Dashchund
So, to conclude. I think a piece of art can be justly rated as "good" when the overwhelming majority of rational, well-educated (Western) adults who have examined it, - again over a considerable period of time, say, 3 to 4 centuries, for instance-, state that in their considered opinion, the objet d'art in question is either, pleasingly beautiful, or, delightfully/pleasantly sublime, but not astoundingly or remarkably so.
This is Mill's argument. Better to be a pig satisfied or a philosopher unsatisfied? What he had in mind was that the common things in life and the superior things, the ones only ones of cultivated taste know about, are both known by the cultivated ones, while the common person only knows common things. Those of taste and culture know very well about the accessible indulgences of life, and they choose live the cultured life, not the easy one, the rowdy nights of beer drinking, mud fights on the beach and so on.
But, and this really is to the point of art and its appreciation, is the nuanced interpretation of a Kandinsky by some aficionado truly superior to a good mud fight? I think a good mud fight requires good mud fighters, just as good art interpretation requires a good education in visual arts. A good mud fighter is healthy, strong, young at heart, free of the burden education imposes on an original mind (still wandering around in "clouds of glory?)

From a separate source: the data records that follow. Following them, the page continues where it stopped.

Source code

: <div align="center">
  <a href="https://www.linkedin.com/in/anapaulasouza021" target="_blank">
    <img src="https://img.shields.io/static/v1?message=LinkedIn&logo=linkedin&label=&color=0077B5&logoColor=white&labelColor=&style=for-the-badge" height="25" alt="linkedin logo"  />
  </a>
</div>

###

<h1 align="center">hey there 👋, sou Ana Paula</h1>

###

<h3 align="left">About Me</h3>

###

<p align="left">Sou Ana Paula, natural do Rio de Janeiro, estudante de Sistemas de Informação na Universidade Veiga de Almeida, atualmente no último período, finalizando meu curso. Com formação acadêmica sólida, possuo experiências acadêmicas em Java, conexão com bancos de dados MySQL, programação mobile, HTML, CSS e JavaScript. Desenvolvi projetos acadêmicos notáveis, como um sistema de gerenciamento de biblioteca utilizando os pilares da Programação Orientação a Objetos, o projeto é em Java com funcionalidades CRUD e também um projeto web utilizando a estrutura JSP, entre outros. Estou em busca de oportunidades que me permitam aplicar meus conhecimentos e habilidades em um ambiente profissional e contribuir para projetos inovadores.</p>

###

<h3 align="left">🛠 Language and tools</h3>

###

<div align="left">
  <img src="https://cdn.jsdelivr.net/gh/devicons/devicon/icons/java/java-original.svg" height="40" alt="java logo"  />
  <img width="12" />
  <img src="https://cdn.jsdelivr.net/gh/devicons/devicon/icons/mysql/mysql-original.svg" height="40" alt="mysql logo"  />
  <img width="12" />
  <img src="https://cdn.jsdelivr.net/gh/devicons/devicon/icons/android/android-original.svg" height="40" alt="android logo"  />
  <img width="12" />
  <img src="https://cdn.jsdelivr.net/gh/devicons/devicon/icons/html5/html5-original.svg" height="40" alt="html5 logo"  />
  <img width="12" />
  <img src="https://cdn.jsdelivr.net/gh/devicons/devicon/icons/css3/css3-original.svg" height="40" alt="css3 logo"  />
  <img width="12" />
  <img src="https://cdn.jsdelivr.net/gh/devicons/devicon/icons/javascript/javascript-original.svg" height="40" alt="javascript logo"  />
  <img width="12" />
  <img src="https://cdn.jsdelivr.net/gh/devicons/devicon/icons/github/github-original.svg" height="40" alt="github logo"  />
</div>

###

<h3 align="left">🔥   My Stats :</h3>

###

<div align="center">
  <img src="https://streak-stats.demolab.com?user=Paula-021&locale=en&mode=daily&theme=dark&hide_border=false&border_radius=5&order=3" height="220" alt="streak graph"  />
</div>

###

The idea is that high brow interpretation certainly does have its satisfaction, but when the dust has settled, the measurement of utility generated, the raw aesthetic, if you will, I don't think the art aficionado wins this contest. And the rock and roller half naked and high as a kite hanging from a flag pole during a concert is having the time of her life, is she not?
Unless you consider that art can take us closer to god, to something sublime and profound about being human and these things are intimated in study and inform discriminating taste. That is another matter. Where are these "clouds of glory" anyway? When Wordsworth was a child wandering about the moors, he had little interpretative training.